* _CONSIGNE 1_:
D'après l'extrait sur le plagiat en Chine, quel manuel l'Université de Hong Kong a-t-elle dû publier pour tous ses étudiants ?
* _CONSIGNE 2_:
Poursuivez l'extrait sur le plagiat en Chine à la suite de sa dernière phrase.

* _EXTRAIT À LIRE_:
Cette façon de copier est si prégnante en Chine qu'elle donne lieu à des détournement. Et l'Université de Hong Kong, par exemple, a dû publier à l'usage de tous ses étudiants un petit manuel, Qu'est-ce que le plagiat ? C'est qu'il est si courant là-bas (mais, avec l'usage de l'Internet, la plaie est devenue mondiale) de préparer exposés, cours, livres et articles originaux en copiant servilement des modèles plus ou moins bien choisis qu'il fallait réagir, et sévir. Pourtant ce n'est qu'une interprétation très superficielle des textes qui permettrait le plagiat. Si copier ce qui à l'évidence revient à un auteur est bien permis, c'est tout simplement parce que l'œuvre copiée est si connue que l'auteur y brille encore. Dans le plagiat, au contraire, l'auteur n'est pas cité, et le plagiaire fait tout pour qu'on l'ignore. Or les textes chinois sont clairs à ce propos : il faut absolument connaître et faire reconnaître l'auteur. Lü Buwei à nouveau : « La profondeur de l'étude repose sur le respect des maîtres [...] Si l'élève ne peut ni être transformé ni prêter attention à l'enseignement, mais fait selon son désir, alors l'espoir que son nom soit reconnu et sa personne en sécurité est comme ‘’tenir un objet pourri et vouloir sentir un parfum’’ ou ‘’avoir horreur d'être mouillé et aller à l'eau’’. » 4.孟夏紀 / 2.1. Le véritable plagiat est donc tout aussi condamné en Chine qu'en Occident.

* _ENTRÉES_:
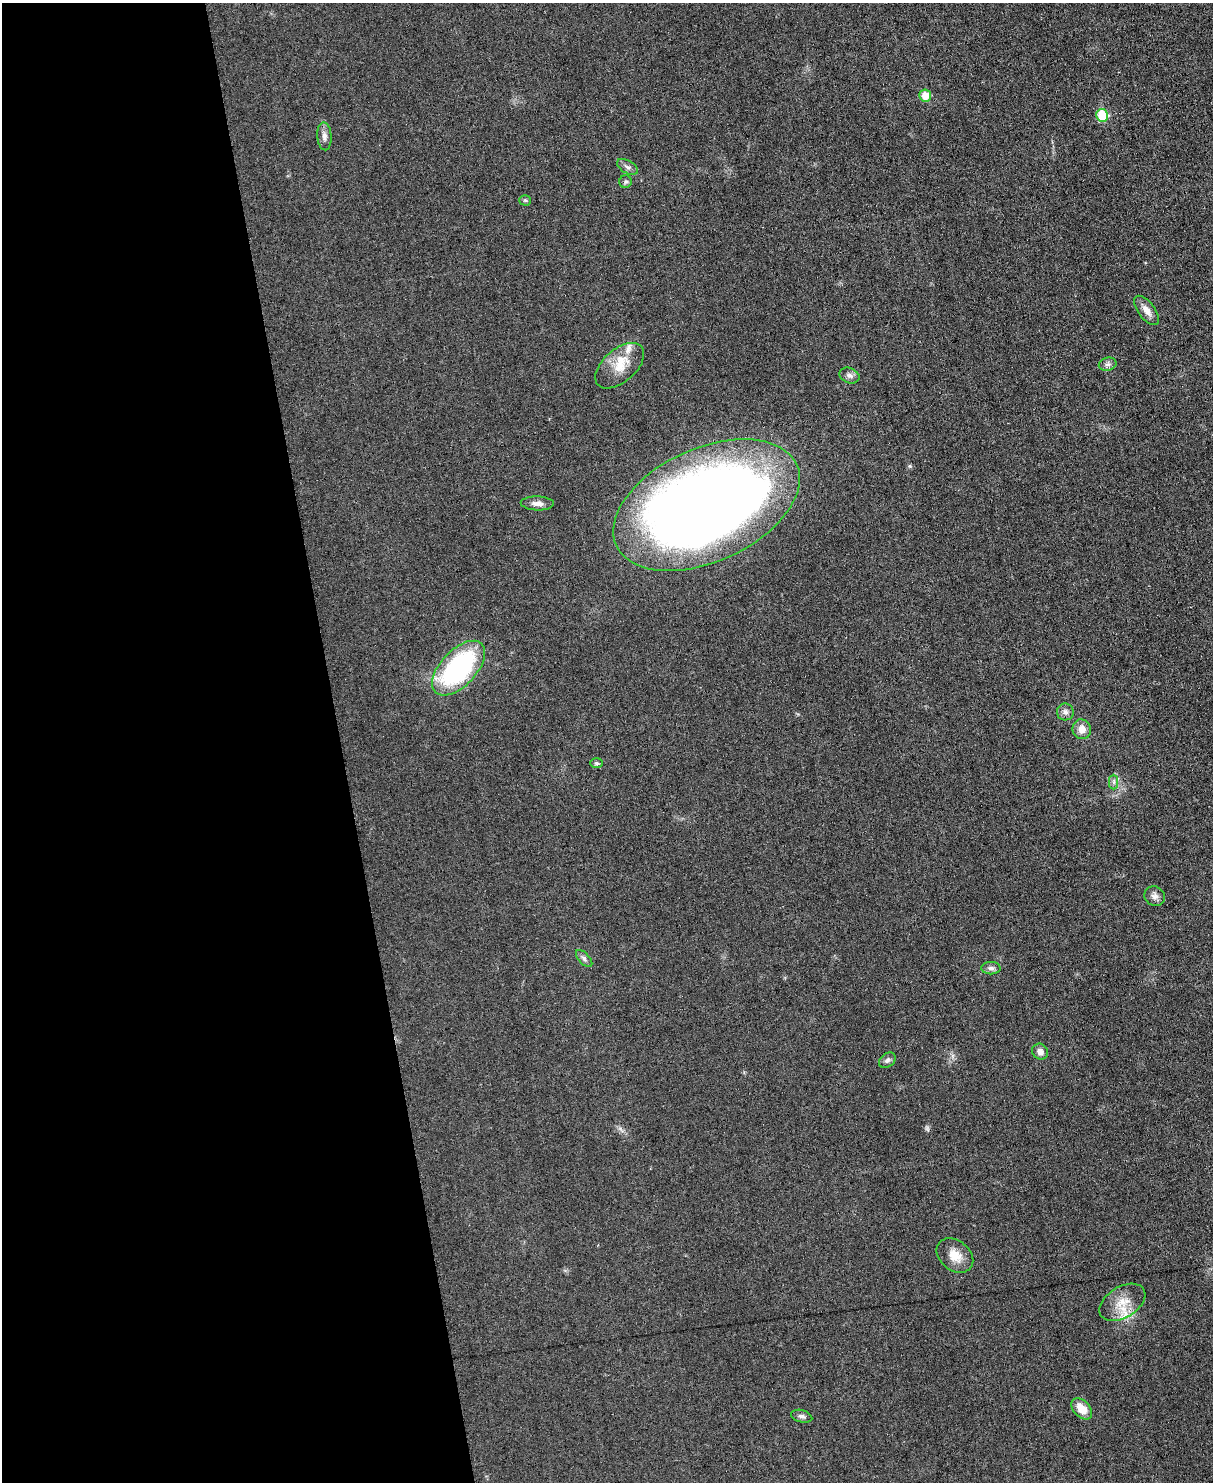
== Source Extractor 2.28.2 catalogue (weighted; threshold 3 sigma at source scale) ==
* * *
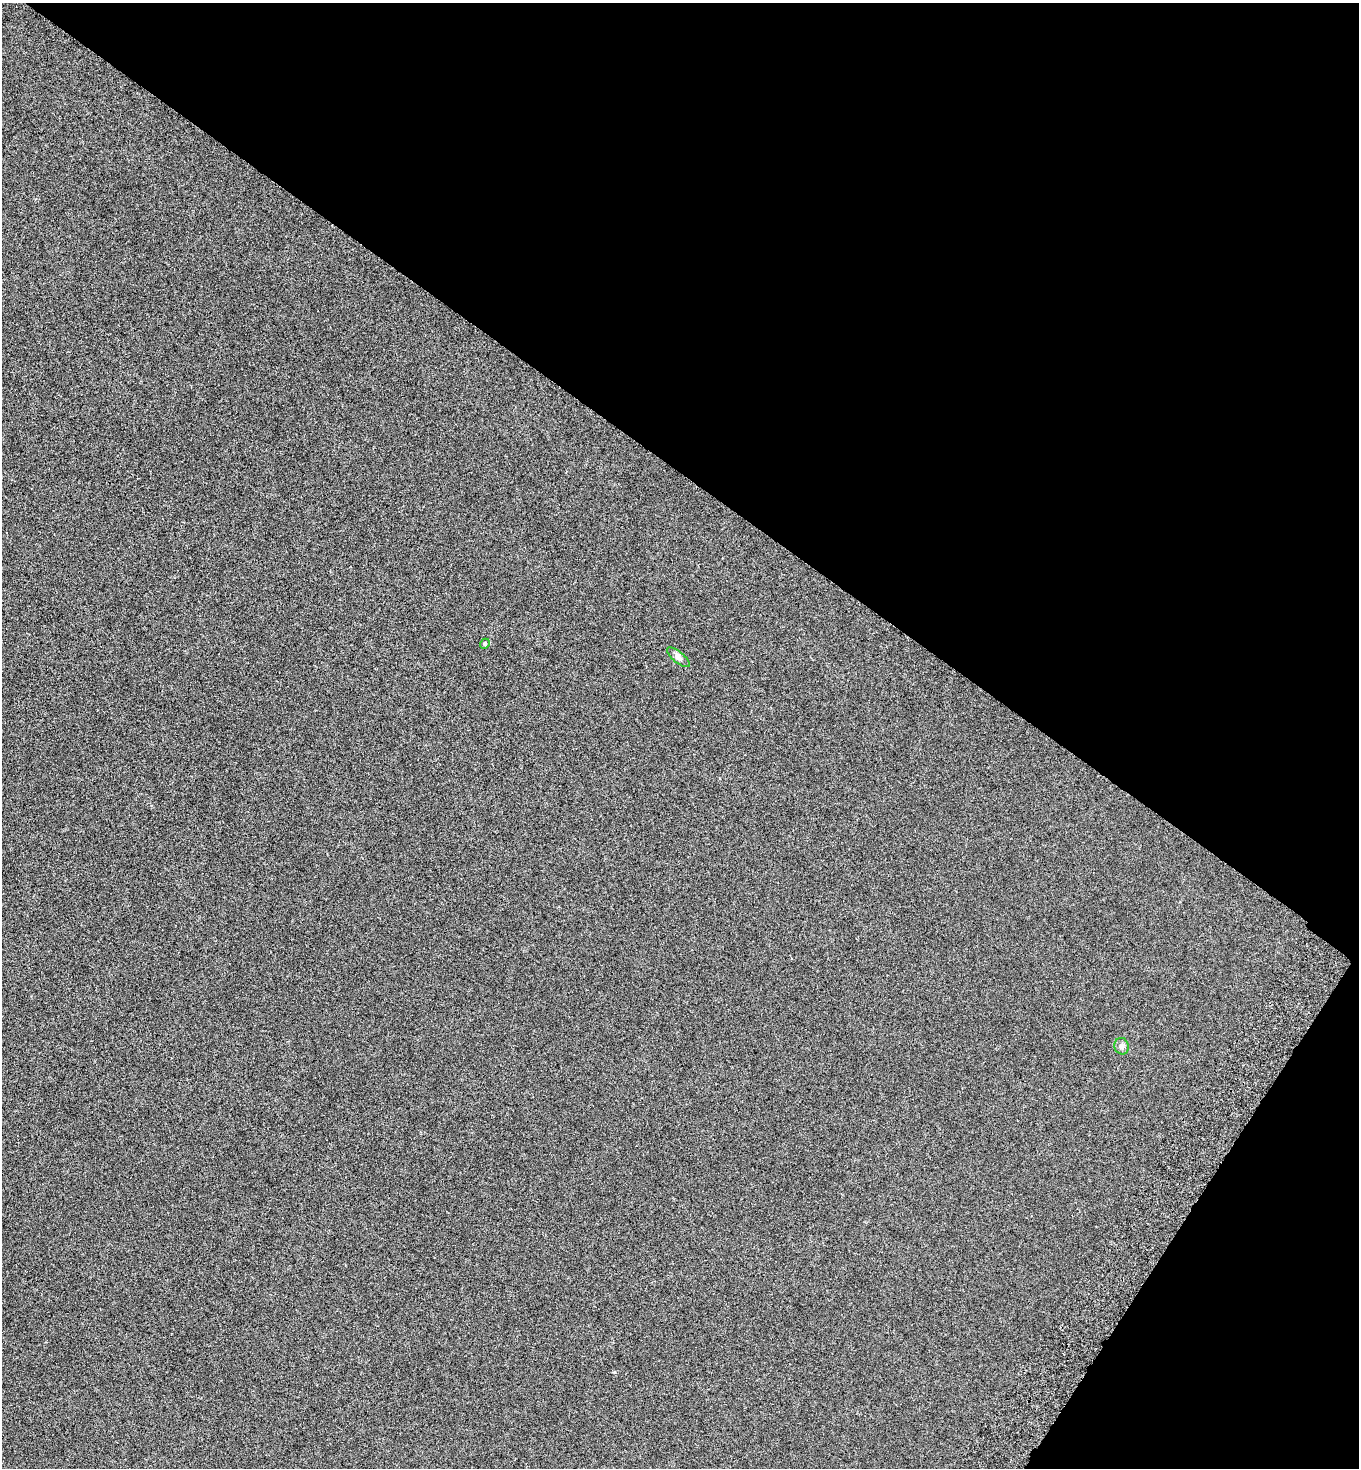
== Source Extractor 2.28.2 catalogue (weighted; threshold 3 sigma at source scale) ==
==
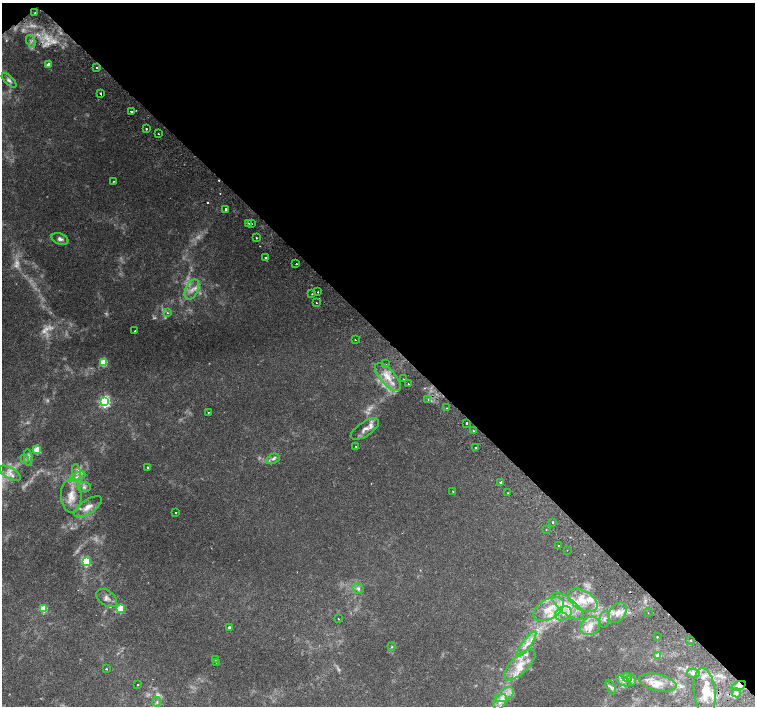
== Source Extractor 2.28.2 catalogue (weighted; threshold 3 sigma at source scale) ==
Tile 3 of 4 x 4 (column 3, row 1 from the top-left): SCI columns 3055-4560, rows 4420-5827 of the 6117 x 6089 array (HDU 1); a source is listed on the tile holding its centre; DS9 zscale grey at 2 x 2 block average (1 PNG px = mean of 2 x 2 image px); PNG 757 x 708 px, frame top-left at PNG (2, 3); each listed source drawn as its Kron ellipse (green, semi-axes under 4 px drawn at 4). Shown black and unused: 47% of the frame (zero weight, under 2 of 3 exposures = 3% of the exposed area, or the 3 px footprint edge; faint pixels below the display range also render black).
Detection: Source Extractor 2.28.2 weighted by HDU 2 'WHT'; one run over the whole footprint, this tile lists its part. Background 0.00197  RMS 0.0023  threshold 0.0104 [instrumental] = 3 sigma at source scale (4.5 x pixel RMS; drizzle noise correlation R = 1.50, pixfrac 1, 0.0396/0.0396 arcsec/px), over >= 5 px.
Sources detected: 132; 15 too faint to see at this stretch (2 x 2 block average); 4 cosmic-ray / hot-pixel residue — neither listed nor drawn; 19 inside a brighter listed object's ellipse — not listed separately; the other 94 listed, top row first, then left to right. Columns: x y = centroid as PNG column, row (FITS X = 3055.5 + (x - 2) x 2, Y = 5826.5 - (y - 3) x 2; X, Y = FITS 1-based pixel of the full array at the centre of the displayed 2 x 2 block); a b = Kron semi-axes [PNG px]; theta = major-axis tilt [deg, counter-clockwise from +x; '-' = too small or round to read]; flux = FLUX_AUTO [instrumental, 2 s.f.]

* _RÉPONSE ATTENDUE 1_:
Un petit manuel intitulé « Qu'est-ce que le plagiat ? ».

* _RÉPONSE ATTENDUE 2_:
L'intention maintenant. Les peintres académiques du XIXe siècle, qui ne sont pas si mauvais, plagiaient thèmes et même façon de peindre. Mais ce n'était pas par paresse, par désir lucratif, ou pour s'épargner le dur labeur de la feuille blanche chère à Mallarmé. Stravinski reprenait Pergolèse, ou réorchestrait Bach. Utiliser l'œuvre d'un géant pour la mettre en valeur et en découvrir des formes inattendues, inventer un nouveau style sont d'excellents prétextes à création. Un site commercial de détection du plagiat dans l'art écrit d'ailleurs : « l'originalité n'est que du plagiat pas encore détecté ! » Le vrai plagiat, celui qui est condamnable, est celui qui copie de façon servile, sans le dire, et pour tirer profit de l'inventivité de l'autre, sans le faire connaître.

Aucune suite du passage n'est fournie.